**REQUIREMENT 1**
List every geologic epoch named in the abstract on biogenic carbonate minerals.
**REQUIREMENT 2**
According to the abstract on biogenic carbonate minerals, on which reefs of the Florida reef tract is coral cover sometimes in double-digit percentages?

═════ SUPPLIED PASSAGE ═════

Paper No. 4
Presentation Time: 2:20 PM
Goldilocks and the Three Biogenic Carbonate Minerals: What Determines 'Just Right'?
The Cenozoic began with surviving subsets of most major players in shelf carbonate sedimentation. Calcite production (with varying amounts of Mg) by coralline red algae and bryozoans dominated early, with larger benthic foraminifers (LBF) diversifying and producing carbonate buildups in the late Paleocene and Eocene. Despite diversification, aragonitic corals were generally minor contributors, with local exceptions, until the Oligocene. The Miocene saw spurts of dominance by coralline algae and secondarily by LBF. Only in the late Miocene did the scleractinian corals become unequivocally dominant reef builders? Now we are seeing coral assemblages in decline on reefs worldwide. Can present global changes provide insights to the past? Can the past provide insights into the future? Corals historically thrived in clear water, but recent bleaching events have revealed that water can be too clear! Corals need some nutrients and plankton for food, but not enough to promote algal overgrowth and rapid bioerosion rates. The corals of the Florida reef tract provide clues to how “Goldilocks” these reef builders can be. The offshore reefs, where waters are clearest, have declined dramatically over the past several decades such that coral cover is now too low to sustain reef accretion. Only on patch reefs is coral cover sometimes in double-digit percentages; but these often turbid-water reefs were marginally accretionary to start with. Did atmospheric carbon dioxide drop sufficiently low in latest Oligocene to allow scleractinian corals to hypercalcify through much of their shallow-water range? With co-evolving zooxanthellae clades and diversification of shallow-water coralline and calcareous algae, Neogene coral reefs precipitated huge volumes of calcium carbonate despite low, possibly limiting, concentrations of dissolved inorganic carbon. Now as carbon dioxide levels rapidly rise, will reefs again reach a threshold where corals can no longer hypercalcify? These questions are examined from physiological, ecological and paleoceanographic perspectives.

═════ LISTED ENTRIES ═════

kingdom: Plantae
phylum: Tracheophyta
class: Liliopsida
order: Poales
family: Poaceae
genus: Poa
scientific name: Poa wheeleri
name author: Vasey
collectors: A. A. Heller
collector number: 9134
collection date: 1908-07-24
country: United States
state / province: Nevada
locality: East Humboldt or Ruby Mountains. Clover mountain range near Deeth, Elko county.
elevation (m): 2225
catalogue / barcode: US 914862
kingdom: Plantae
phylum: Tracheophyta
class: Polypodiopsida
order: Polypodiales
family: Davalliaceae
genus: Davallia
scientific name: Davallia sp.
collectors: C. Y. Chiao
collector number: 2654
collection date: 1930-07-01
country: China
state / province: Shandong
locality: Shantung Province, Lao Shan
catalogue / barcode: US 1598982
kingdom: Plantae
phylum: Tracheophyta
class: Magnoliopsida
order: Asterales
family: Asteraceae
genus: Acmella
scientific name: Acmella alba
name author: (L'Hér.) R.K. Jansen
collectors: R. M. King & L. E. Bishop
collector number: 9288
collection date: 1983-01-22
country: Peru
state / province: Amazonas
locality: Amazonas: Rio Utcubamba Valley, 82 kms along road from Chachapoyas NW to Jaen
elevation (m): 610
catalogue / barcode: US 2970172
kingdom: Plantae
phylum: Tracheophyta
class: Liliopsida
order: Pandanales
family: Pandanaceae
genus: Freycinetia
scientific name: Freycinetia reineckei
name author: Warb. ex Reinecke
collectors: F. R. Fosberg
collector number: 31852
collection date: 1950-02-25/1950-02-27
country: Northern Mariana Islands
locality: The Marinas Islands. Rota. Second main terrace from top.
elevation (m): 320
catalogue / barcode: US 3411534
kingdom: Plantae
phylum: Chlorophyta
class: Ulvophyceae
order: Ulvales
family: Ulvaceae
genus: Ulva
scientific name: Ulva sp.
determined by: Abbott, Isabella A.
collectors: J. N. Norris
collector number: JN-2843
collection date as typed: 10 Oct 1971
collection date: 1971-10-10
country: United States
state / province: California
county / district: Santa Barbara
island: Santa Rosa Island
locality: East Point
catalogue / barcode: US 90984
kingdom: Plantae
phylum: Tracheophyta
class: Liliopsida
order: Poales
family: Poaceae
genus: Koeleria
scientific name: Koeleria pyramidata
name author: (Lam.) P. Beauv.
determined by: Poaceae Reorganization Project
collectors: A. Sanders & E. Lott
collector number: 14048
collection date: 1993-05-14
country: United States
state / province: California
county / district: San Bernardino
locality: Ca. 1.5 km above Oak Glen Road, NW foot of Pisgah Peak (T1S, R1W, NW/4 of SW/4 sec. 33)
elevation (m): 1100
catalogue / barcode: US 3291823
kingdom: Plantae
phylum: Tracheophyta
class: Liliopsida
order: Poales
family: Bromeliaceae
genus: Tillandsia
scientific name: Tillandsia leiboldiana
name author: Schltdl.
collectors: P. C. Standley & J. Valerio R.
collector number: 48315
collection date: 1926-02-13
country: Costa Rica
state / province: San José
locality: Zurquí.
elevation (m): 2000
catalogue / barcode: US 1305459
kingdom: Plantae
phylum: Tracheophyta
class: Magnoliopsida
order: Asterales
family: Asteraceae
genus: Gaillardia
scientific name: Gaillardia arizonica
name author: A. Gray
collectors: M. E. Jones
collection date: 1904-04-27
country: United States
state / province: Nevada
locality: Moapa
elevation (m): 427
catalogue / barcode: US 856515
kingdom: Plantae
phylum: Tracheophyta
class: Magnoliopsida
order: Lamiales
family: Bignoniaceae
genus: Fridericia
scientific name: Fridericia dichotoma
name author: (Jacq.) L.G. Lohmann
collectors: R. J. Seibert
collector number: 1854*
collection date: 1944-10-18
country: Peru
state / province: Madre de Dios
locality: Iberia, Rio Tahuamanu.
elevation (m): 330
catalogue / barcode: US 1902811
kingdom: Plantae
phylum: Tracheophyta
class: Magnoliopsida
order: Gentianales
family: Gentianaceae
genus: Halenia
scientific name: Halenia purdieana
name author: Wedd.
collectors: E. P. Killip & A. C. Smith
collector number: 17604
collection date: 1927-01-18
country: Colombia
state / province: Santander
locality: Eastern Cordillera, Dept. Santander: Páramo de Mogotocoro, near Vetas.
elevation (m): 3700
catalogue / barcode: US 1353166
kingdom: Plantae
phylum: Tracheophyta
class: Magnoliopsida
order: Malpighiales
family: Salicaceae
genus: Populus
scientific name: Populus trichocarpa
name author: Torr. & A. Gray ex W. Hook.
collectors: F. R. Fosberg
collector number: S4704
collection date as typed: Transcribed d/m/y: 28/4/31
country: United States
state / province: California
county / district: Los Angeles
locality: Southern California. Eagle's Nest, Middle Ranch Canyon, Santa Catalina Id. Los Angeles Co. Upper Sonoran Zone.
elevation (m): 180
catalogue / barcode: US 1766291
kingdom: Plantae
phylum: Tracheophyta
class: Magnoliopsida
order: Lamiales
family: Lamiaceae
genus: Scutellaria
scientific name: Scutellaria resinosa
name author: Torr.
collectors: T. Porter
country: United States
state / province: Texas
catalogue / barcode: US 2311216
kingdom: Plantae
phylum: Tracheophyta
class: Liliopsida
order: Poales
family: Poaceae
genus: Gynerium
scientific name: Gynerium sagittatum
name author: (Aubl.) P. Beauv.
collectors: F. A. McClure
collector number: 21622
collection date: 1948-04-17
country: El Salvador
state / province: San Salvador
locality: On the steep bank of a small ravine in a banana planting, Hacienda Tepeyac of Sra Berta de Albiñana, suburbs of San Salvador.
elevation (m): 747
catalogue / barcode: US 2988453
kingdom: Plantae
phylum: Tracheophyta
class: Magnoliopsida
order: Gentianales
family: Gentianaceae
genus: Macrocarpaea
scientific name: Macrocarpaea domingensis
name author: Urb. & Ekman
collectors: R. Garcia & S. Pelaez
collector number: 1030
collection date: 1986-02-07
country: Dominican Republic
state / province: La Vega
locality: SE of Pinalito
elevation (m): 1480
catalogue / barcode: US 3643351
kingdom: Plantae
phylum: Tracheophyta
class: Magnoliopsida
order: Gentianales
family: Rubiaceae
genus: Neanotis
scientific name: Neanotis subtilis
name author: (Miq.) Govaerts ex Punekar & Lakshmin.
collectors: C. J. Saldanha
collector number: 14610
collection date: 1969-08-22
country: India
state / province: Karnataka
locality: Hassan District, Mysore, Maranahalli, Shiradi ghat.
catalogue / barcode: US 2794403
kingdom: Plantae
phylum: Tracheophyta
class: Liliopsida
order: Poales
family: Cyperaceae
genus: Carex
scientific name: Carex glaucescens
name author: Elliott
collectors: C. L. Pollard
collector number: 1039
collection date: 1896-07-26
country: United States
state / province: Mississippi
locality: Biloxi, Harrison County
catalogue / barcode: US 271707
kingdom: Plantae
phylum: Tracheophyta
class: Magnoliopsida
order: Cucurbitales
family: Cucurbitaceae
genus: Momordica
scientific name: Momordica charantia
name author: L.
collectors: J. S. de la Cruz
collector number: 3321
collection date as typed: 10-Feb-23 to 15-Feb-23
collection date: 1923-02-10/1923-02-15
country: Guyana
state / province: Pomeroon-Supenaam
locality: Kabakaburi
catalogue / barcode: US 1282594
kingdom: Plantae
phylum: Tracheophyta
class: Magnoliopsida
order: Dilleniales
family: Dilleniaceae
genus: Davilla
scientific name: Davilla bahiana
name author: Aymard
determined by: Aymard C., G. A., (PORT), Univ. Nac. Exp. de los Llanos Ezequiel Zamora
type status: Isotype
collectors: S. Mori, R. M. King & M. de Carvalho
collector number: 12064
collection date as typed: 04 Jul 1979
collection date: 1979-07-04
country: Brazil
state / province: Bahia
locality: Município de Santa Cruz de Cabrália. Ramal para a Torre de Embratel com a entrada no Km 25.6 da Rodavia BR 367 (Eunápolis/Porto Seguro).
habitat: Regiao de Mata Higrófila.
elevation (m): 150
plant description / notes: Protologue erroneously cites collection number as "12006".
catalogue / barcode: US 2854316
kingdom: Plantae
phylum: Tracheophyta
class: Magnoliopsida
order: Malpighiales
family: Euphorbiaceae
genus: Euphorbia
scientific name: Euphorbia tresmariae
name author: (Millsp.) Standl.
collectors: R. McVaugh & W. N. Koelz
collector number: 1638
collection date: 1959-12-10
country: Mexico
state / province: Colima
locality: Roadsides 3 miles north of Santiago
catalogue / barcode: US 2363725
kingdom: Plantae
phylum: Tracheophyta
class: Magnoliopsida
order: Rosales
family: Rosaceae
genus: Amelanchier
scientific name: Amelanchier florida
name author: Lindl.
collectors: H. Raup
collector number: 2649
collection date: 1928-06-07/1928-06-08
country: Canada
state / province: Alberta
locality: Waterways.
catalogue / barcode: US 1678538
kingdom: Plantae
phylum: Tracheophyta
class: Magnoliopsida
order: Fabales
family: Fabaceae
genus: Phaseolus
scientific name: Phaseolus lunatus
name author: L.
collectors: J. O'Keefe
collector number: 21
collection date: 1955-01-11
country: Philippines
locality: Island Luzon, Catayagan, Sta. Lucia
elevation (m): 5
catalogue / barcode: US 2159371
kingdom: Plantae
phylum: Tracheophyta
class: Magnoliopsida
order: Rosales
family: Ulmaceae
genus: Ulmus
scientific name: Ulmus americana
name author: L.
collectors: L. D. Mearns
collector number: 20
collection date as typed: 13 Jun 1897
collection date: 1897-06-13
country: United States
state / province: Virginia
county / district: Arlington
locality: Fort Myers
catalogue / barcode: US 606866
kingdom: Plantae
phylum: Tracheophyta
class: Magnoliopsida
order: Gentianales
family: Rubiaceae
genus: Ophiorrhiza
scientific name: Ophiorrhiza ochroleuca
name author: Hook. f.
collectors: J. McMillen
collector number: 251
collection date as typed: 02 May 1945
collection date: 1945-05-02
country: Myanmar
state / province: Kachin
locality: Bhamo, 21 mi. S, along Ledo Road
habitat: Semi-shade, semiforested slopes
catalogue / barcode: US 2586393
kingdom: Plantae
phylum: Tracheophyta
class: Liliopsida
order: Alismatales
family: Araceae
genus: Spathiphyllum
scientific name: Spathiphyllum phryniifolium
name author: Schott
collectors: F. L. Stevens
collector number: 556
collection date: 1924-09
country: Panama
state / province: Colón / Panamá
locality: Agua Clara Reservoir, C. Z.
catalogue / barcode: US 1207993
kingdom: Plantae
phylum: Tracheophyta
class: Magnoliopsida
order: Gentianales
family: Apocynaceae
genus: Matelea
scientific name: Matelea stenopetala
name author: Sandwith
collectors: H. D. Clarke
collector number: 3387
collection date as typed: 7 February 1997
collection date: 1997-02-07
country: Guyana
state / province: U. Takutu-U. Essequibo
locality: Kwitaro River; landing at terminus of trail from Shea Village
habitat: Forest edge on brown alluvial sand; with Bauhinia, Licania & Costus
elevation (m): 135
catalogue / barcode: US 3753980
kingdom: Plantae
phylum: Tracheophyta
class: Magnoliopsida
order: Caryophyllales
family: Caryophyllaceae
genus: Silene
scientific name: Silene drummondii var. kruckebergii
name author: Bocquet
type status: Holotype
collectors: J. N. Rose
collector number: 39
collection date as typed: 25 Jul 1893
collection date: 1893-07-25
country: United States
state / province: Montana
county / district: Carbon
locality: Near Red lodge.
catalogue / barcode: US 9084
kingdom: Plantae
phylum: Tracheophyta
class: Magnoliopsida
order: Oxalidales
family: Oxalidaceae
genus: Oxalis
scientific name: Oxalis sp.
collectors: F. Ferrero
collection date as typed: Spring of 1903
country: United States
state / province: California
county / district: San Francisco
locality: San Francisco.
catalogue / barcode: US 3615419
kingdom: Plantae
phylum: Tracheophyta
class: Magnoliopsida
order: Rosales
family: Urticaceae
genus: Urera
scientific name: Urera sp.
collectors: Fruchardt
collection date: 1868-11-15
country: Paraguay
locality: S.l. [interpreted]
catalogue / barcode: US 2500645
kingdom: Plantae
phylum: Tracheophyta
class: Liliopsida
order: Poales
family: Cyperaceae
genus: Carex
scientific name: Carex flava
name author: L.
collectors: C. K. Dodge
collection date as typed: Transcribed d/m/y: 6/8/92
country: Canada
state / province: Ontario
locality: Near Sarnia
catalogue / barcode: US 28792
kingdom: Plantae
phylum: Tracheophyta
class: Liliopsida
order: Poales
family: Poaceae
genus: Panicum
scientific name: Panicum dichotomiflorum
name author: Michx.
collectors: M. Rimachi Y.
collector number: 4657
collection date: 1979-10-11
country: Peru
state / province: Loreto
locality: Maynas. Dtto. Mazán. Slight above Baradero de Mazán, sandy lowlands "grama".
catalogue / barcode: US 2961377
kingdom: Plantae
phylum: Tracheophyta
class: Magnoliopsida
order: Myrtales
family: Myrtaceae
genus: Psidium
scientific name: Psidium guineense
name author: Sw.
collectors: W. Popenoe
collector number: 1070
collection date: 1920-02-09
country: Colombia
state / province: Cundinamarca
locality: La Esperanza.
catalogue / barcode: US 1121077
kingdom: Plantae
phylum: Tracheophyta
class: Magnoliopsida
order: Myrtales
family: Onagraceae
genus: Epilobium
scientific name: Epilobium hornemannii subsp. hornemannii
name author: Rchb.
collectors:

═════

**SOLUTION 1**
Paleocene, Eocene, Oligocene, Miocene

**SOLUTION 2**
On patch reefs.